Just 135 students attend school in Meeteetse, a rural community in northwest Wyoming that’s still home to hitching posts, a wooden boardwalk and a watering hole where the owner boasts of the bullet holes in his walls.
The school district, Park County 16, consists of just one campus with three buildings off the main drag. The nearest sheriff’s office is 30 miles away. Two deputies live in town but they’re not always on duty. And even when they are working, sometimes they’re away from Meeteetse, said Jay Curtis, the school district’s superintendent.
After the Sandy Hook Elementary shooting in Connecticut five years ago, where a man shot and killed 20 students and six adults, Curtis began thinking about how vulnerable students are in Meeteetse if the school was under siege.
“It’s just a situation where you feel helpless,” Curtis said. “We’ve looked at ways we could help ourselves.

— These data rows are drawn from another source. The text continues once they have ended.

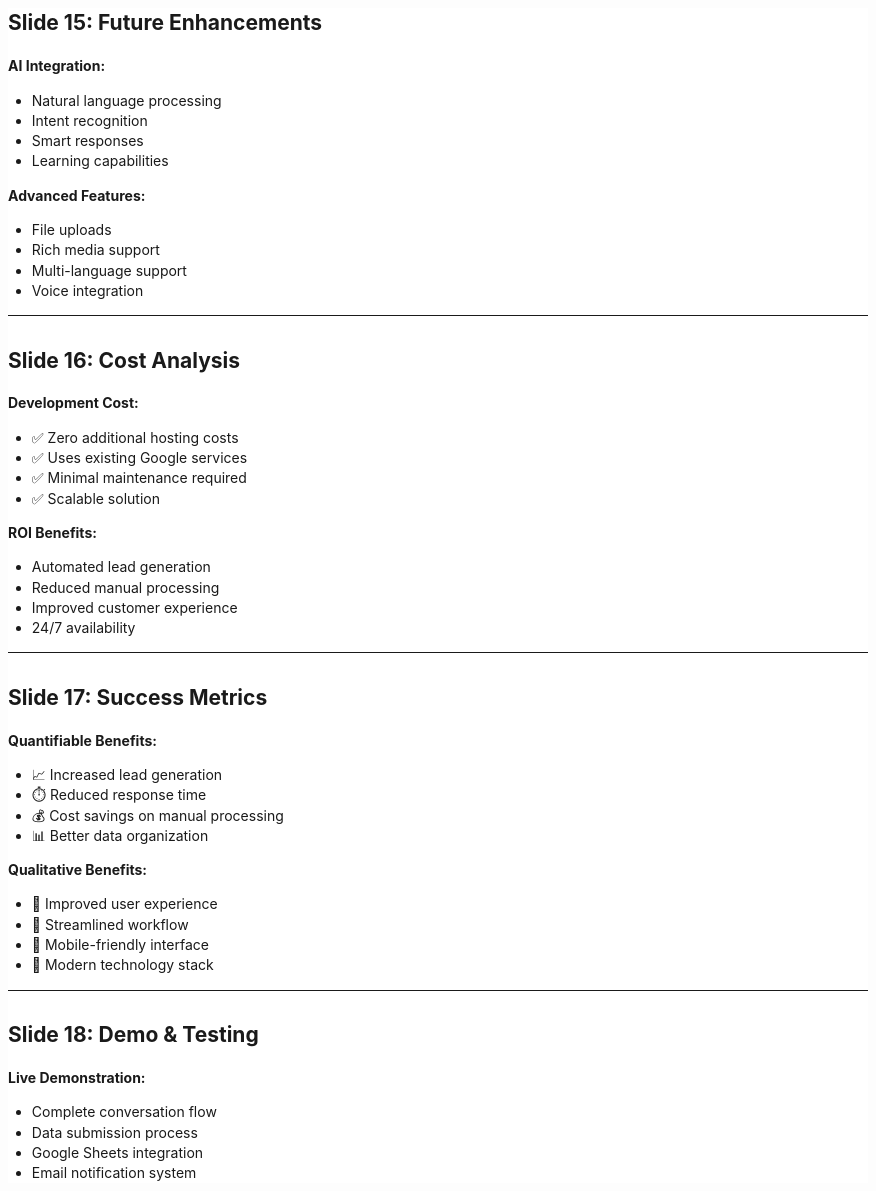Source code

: ## Slide 15: Future Enhancements
**AI Integration:**
- Natural language processing
- Intent recognition
- Smart responses
- Learning capabilities

**Advanced Features:**
- File uploads
- Rich media support
- Multi-language support
- Voice integration

---

## Slide 16: Cost Analysis
**Development Cost:**
- ✅ Zero additional hosting costs
- ✅ Uses existing Google services
- ✅ Minimal maintenance required
- ✅ Scalable solution

**ROI Benefits:**
- Automated lead generation
- Reduced manual processing
- Improved customer experience
- 24/7 availability

---

## Slide 17: Success Metrics
**Quantifiable Benefits:**
- 📈 Increased lead generation
- ⏱️ Reduced response time
- 💰 Cost savings on manual processing
- 📊 Better data organization

**Qualitative Benefits:**
- 🎯 Improved user experience
- 🔄 Streamlined workflow
- 📱 Mobile-friendly interface
- 🚀 Modern technology stack

---

## Slide 18: Demo & Testing
**Live Demonstration:**
- Complete conversation flow
- Data submission process
- Google Sheets integration
- Email notification system
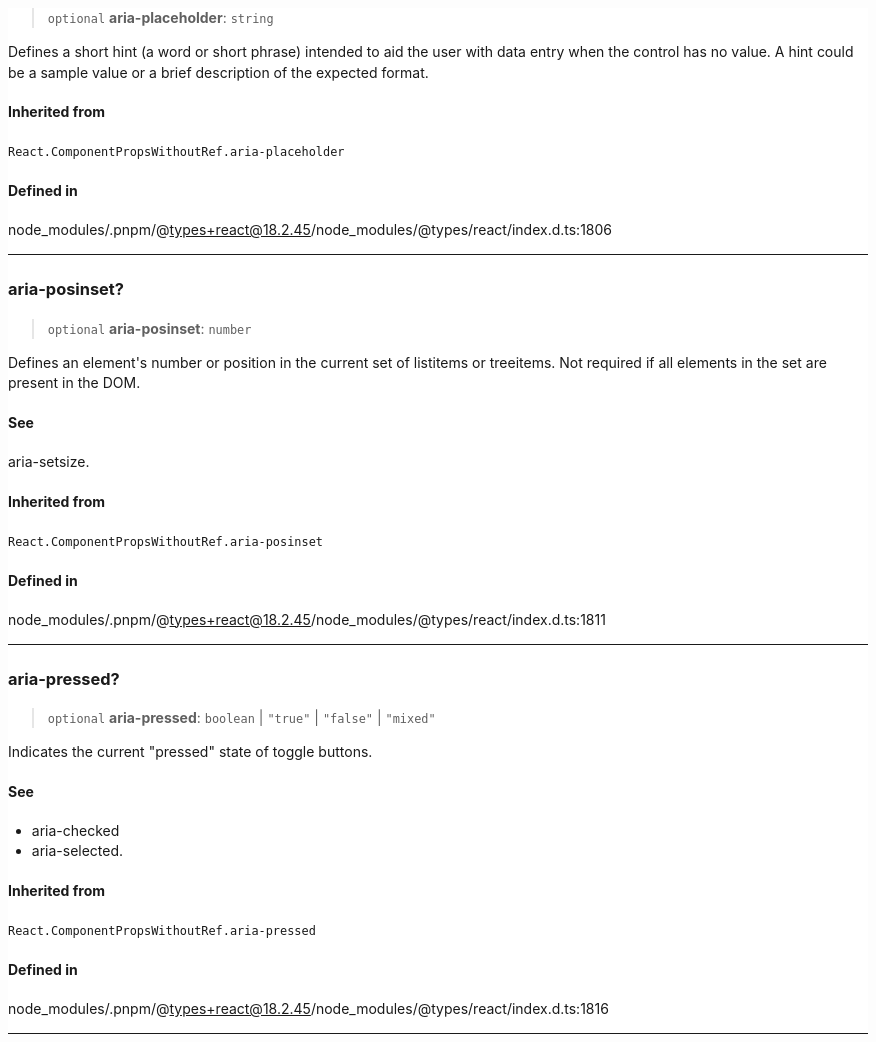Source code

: > `optional` **aria-placeholder**: `string`

Defines a short hint (a word or short phrase) intended to aid the user with data entry when the control has no value.
A hint could be a sample value or a brief description of the expected format.

#### Inherited from

`React.ComponentPropsWithoutRef.aria-placeholder`

#### Defined in

node_modules/.pnpm/@types+react@18.2.45/node_modules/@types/react/index.d.ts:1806

---

### aria-posinset?

> `optional` **aria-posinset**: `number`

Defines an element's number or position in the current set of listitems or treeitems. Not required if all elements in the set are present in the DOM.

#### See

aria-setsize.

#### Inherited from

`React.ComponentPropsWithoutRef.aria-posinset`

#### Defined in

node_modules/.pnpm/@types+react@18.2.45/node_modules/@types/react/index.d.ts:1811

---

### aria-pressed?

> `optional` **aria-pressed**: `boolean` \| `"true"` \| `"false"` \| `"mixed"`

Indicates the current "pressed" state of toggle buttons.

#### See

- aria-checked
- aria-selected.

#### Inherited from

`React.ComponentPropsWithoutRef.aria-pressed`

#### Defined in

node_modules/.pnpm/@types+react@18.2.45/node_modules/@types/react/index.d.ts:1816

---
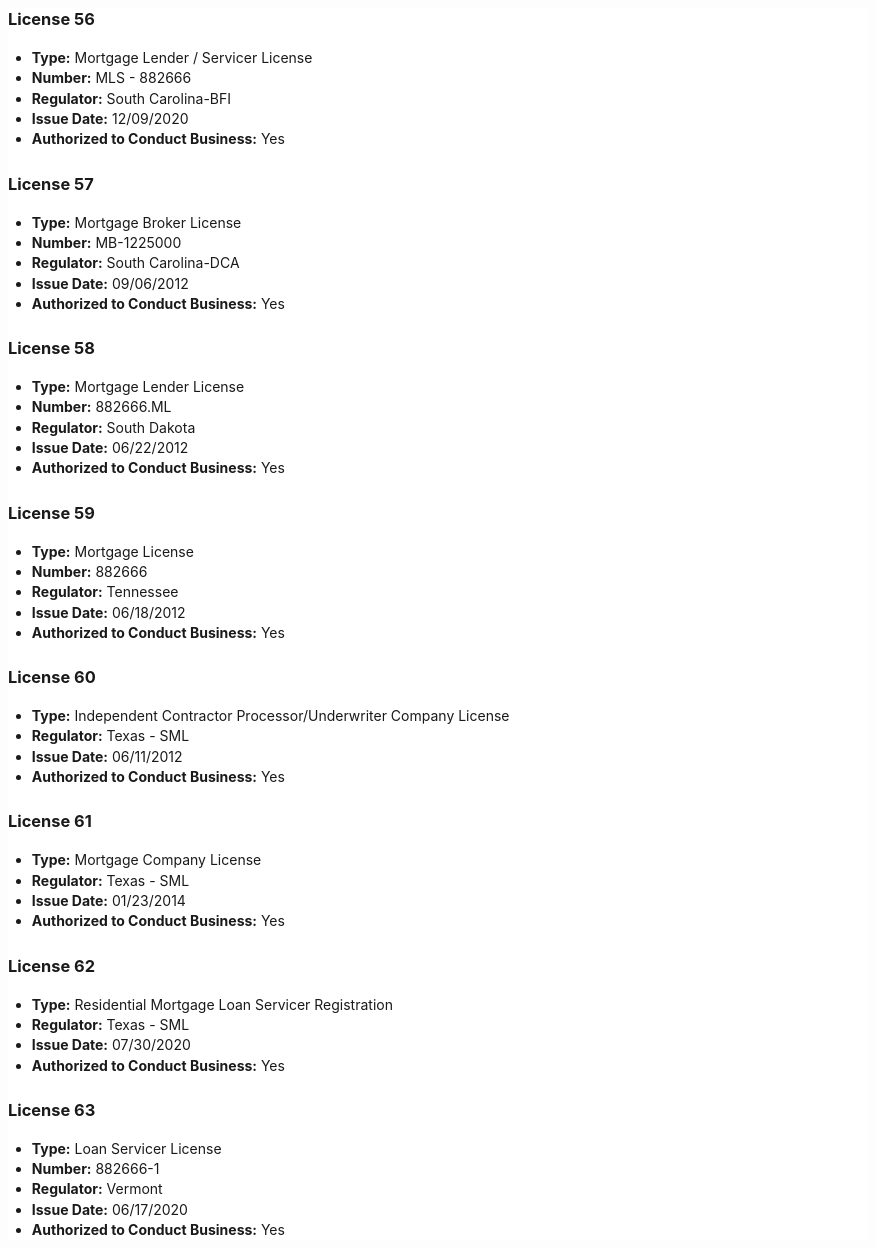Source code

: ### License 56
- **Type:** Mortgage Lender / Servicer License
- **Number:** MLS - 882666
- **Regulator:** South Carolina-BFI
- **Issue Date:** 12/09/2020
- **Authorized to Conduct Business:** Yes

### License 57
- **Type:** Mortgage Broker License
- **Number:** MB-1225000
- **Regulator:** South Carolina-DCA
- **Issue Date:** 09/06/2012
- **Authorized to Conduct Business:** Yes

### License 58
- **Type:** Mortgage Lender License
- **Number:** 882666.ML
- **Regulator:** South Dakota
- **Issue Date:** 06/22/2012
- **Authorized to Conduct Business:** Yes

### License 59
- **Type:** Mortgage License
- **Number:** 882666
- **Regulator:** Tennessee
- **Issue Date:** 06/18/2012
- **Authorized to Conduct Business:** Yes

### License 60
- **Type:** Independent Contractor Processor/Underwriter Company License
- **Regulator:** Texas - SML
- **Issue Date:** 06/11/2012
- **Authorized to Conduct Business:** Yes

### License 61
- **Type:** Mortgage Company License
- **Regulator:** Texas - SML
- **Issue Date:** 01/23/2014
- **Authorized to Conduct Business:** Yes

### License 62
- **Type:** Residential Mortgage Loan Servicer Registration
- **Regulator:** Texas - SML
- **Issue Date:** 07/30/2020
- **Authorized to Conduct Business:** Yes

### License 63
- **Type:** Loan Servicer License
- **Number:** 882666-1
- **Regulator:** Vermont
- **Issue Date:** 06/17/2020
- **Authorized to Conduct Business:** Yes
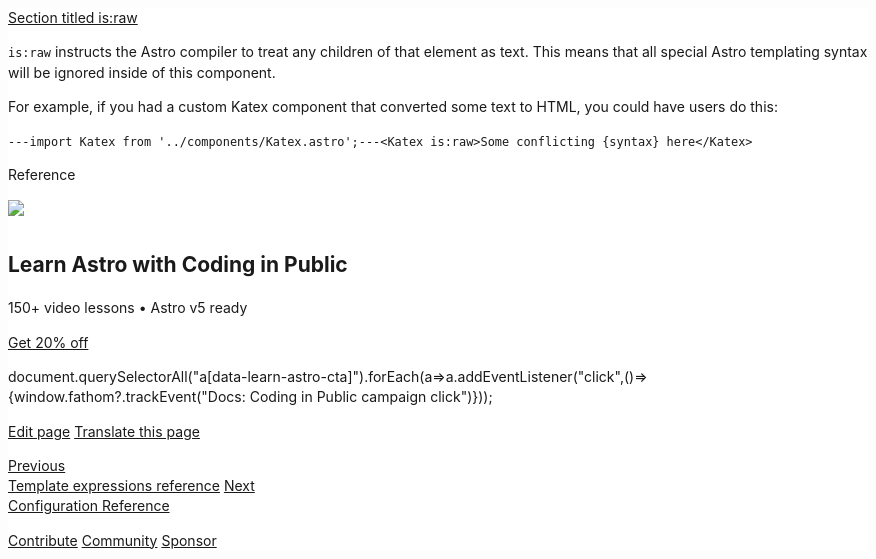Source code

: [Section titled is:raw](#israw)

`is:raw` instructs the Astro compiler to treat any children of that element as text. This means that all special Astro templating syntax will be ignored inside of this component.

For example, if you had a custom Katex component that converted some text to HTML, you could have users do this:

    ---import Katex from '../components/Katex.astro';---<Katex is:raw>Some conflicting {syntax} here</Katex>

Reference

![](/_astro/CodingInPublic.DpaYu7Qd_5sx41.webp)

Learn Astro with **Coding in Public**
-------------------------------------

150+ video lessons • Astro v5 ready

[Get 20% off](https://learnastro.dev?code=ASTRO_PROMO)

document.querySelectorAll("a\[data-learn-astro-cta\]").forEach(a=>a.addEventListener("click",()=>{window.fathom?.trackEvent("Docs: Coding in Public campaign click")}));

[Edit page](https://github.com/withastro/docs/edit/main/src/content/docs/en/reference/directives-reference.mdx) [Translate this page](https://contribute.docs.astro.build/guides/i18n/)

[Previous  
Template expressions reference](/en/reference/astro-syntax/) [Next  
Configuration Reference](/en/reference/configuration-reference/)

[Contribute](/en/contribute/) [Community](https://astro.build/chat) [Sponsor](https://opencollective.com/astrodotbuild)
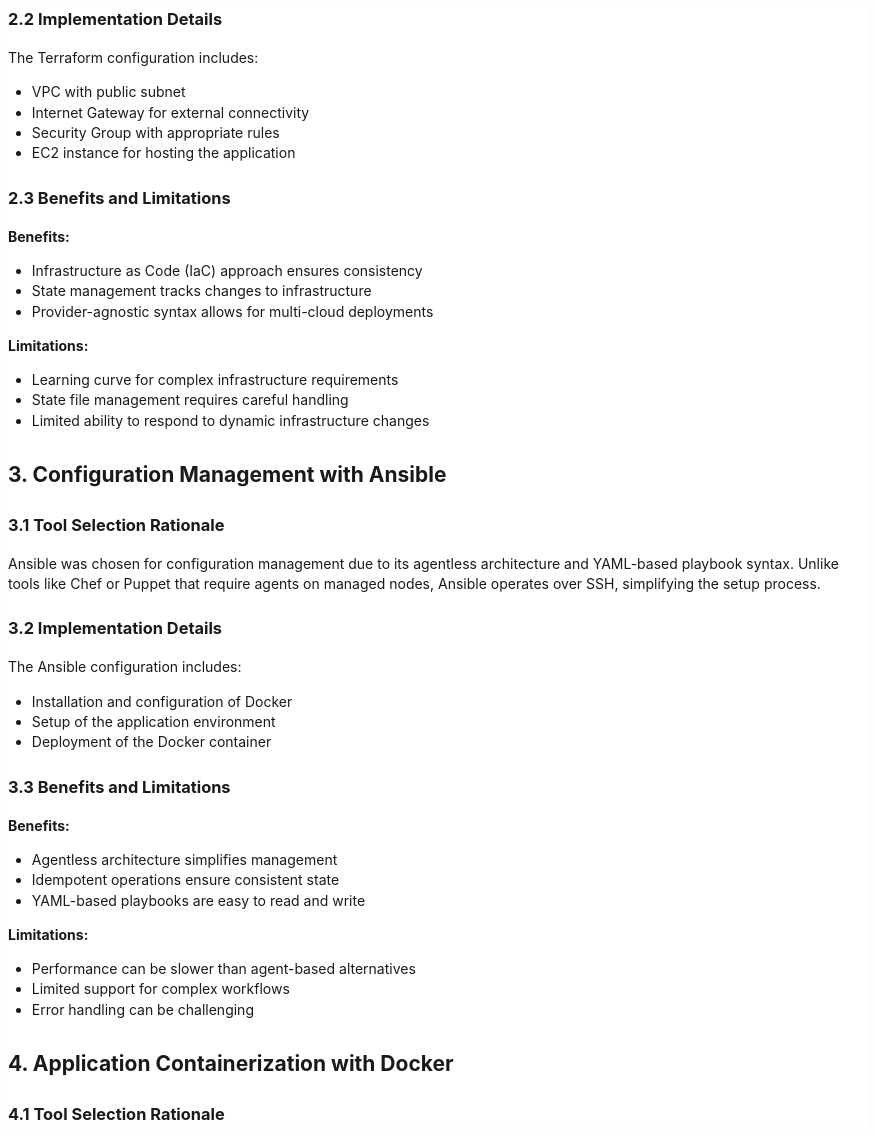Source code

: ### 2.2 Implementation Details

The Terraform configuration includes:
- VPC with public subnet
- Internet Gateway for external connectivity
- Security Group with appropriate rules
- EC2 instance for hosting the application

### 2.3 Benefits and Limitations

**Benefits:**
- Infrastructure as Code (IaC) approach ensures consistency
- State management tracks changes to infrastructure
- Provider-agnostic syntax allows for multi-cloud deployments

**Limitations:**
- Learning curve for complex infrastructure requirements
- State file management requires careful handling
- Limited ability to respond to dynamic infrastructure changes

## 3. Configuration Management with Ansible

### 3.1 Tool Selection Rationale

Ansible was chosen for configuration management due to its agentless architecture and YAML-based playbook syntax. Unlike tools like Chef or Puppet that require agents on managed nodes, Ansible operates over SSH, simplifying the setup process.

### 3.2 Implementation Details

The Ansible configuration includes:
- Installation and configuration of Docker
- Setup of the application environment
- Deployment of the Docker container

### 3.3 Benefits and Limitations

**Benefits:**
- Agentless architecture simplifies management
- Idempotent operations ensure consistent state
- YAML-based playbooks are easy to read and write

**Limitations:**
- Performance can be slower than agent-based alternatives
- Limited support for complex workflows
- Error handling can be challenging

## 4. Application Containerization with Docker

### 4.1 Tool Selection Rationale
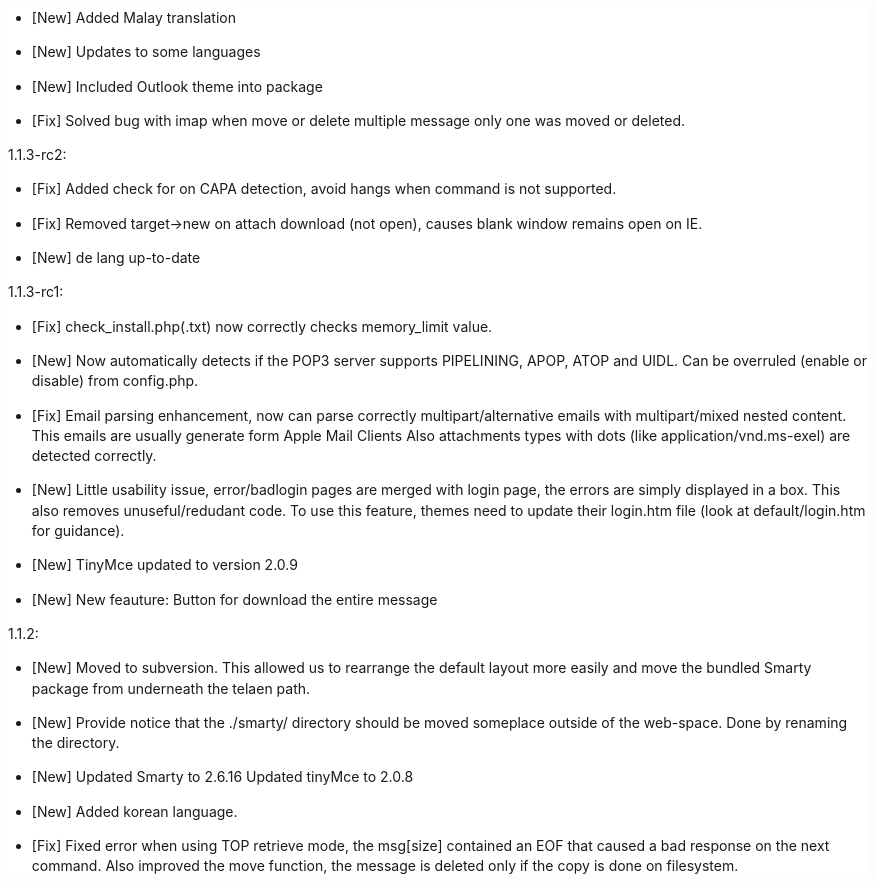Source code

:  * [New] Added Malay translation

 * [New] Updates to some languages

 * [New] Included Outlook theme into package

 * [Fix] Solved bug with imap when move or delete multiple message only
 	one was moved or deleted.

1.1.3-rc2:

 * [Fix] Added check for on CAPA detection, avoid hangs when command is
 	not supported.

 * [Fix] Removed target->new on attach download (not open), causes blank
 	window remains open on IE.

 * [New] de lang up-to-date

1.1.3-rc1:

 * [Fix] check_install.php(.txt) now correctly checks memory_limit
 	value.

 * [New] Now automatically detects if the POP3 server supports
 	PIPELINING, APOP, ATOP and UIDL. Can be overruled (enable or
 	disable) from config.php.

 * [Fix] Email parsing enhancement, now can parse correctly
 	multipart/alternative emails with multipart/mixed nested content.
 	This emails are usually generate form Apple Mail Clients Also
 	attachments types with dots (like application/vnd.ms-exel) are
 	detected correctly.

 * [New] Little usability issue, error/badlogin pages are merged with
 	login page, the errors are simply displayed in a box.  This also
 	removes unuseful/redudant code. To use this feature, themes need to
 	update their login.htm file (look at default/login.htm for
 	guidance).

 * [New] TinyMce updated to version 2.0.9

 * [New] New feauture: Button for download the entire message


1.1.2:

 * [New] Moved to subversion. This allowed us to rearrange the default
 	layout more easily and move the bundled Smarty package from
 	underneath the telaen path.

 * [New] Provide notice that the ./smarty/ directory should be moved
 	someplace outside of the web-space. Done by renaming the directory.

 * [New] Updated Smarty to 2.6.16 Updated tinyMce to 2.0.8

 * [New] Added korean language.

 * [Fix] Fixed error when using TOP retrieve mode, the msg[size]
 	contained an EOF that caused a bad response on the next command.
 	Also improved the move function, the message is deleted only if the
 	copy is done on filesystem.
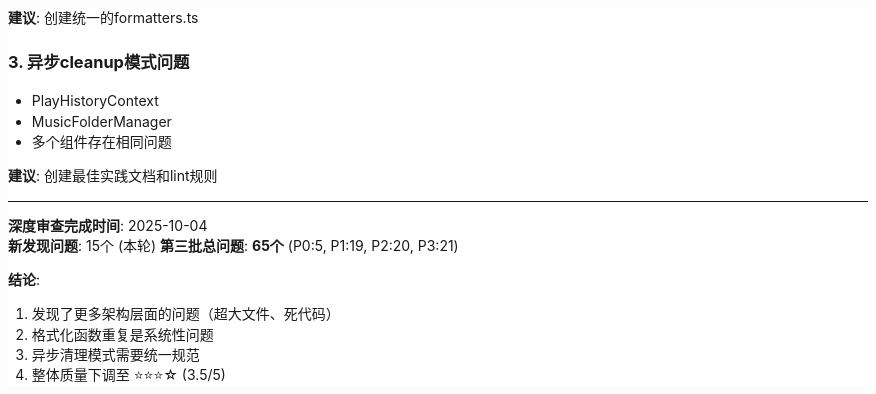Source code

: **建议**: 创建统一的formatters.ts

### 3. **异步cleanup模式问题**
- PlayHistoryContext
- MusicFolderManager
- 多个组件存在相同问题

**建议**: 创建最佳实践文档和lint规则

---

**深度审查完成时间**: 2025-10-04  
**新发现问题**: 15个 (本轮)
**第三批总问题**: **65个** (P0:5, P1:19, P2:20, P3:21)

**结论**: 
1. 发现了更多架构层面的问题（超大文件、死代码）
2. 格式化函数重复是系统性问题
3. 异步清理模式需要统一规范
4. 整体质量下调至 ⭐⭐⭐☆ (3.5/5)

One of the things we discussed is what it would be like if we could arm a few selective people in our building.”
The Wyoming Legislature adopted a measure, House Bill 194, that will allow boards of education, such as the one in Meeteetse, to decide whether to allow employees and volunteers to carry guns.
The School Safety and Security Act, which the Legislature adopted March 1, allows districts to dictate the circumstances under which employees and volunteers would be armed. For instance, school boards can allow guns in some schools and prohibit them in others.
The new law goes into effect July 1.
While the law covers all school districts, its authors were primarily concerned about rural ones, which may be far away from police.
However, not all rural districts plan to allow staff to arm themselves.
Trustees of Fremont County School District 24 in Shoshoni will probably be less inclined to allow guns in school at this time, Superintendent Bruce Thoren said.
After years of no police presence in Shoshoni, the town hired an officer. A Fremont County deputy sheriff also lives in town, although his job frequently calls him away, Thoren said.
Prior to the town hiring a police officer, Thoren would have supported a local option to arm employees and volunteers. But it’s not as needed right now, since there is law enforcement close to the school, he said.
In Shoshoni, one building houses the elementary, junior high and high schools.
“I have reservations about having a staff member with a concealed weapon on them from the perspective of I’ve been through concealed weapons training class, I’ve been through the shoot-don’t shoot weapons class,” he said. “It’s a very stressful situation. It’s also a situation you must practice on.”
“Ideally, I want law enforcement, they have required training. They have to get re-certified (regularly.) They’ve been through classes. They’ve been through shoot-don’t shoot scenarios.”
Law enforcement view
The new law requires boards of education, if they choose to go down the path of arming personnel, to consult with local law enforcement.
Byron Oedekoven, executive director of the Wyoming Association of Sheriffs and Chiefs of Police, said local law enforcement want to be involved as school districts craft policies allowing guns in schools.
“We have raised the concern on that if they choose to arm faculty, (that lawmakers) ensure they have proper training,” he said.
The law requires personnel have 24 hours of training before they can carry.
However, the law also allows district officials to waive training requirements for employees in “isolated rural schools.” It did not define what constitutes such a school.
As Curtis considered the possibility of allowing guns in Meeteetse, he said he’s looked at provisions in school districts outside Wyoming, where guns are already in schools.
In many states, there are prohibitions around the types of weapons and bullets, he said.
For instance, in Texas, district officials have told him they prohibit people from carrying a revolver. Personnel can only carry a semiautomatic with an empty chamber, Curtis said. If for any reason the person and weapon were separated, then the risk of a child firing off the gun would be minimal without a round inside.
Curtis said he hopes that the school board in Meeteetse, if it chooses to allow personnel to be armed, will create such stipulations, such as the type of bullets allowed. For example, it might be advisable to only allow bullets that don’t penetrate walls.
“You don’t have to worry about that bullet going through and hitting a child on the other side of the wall,” he said.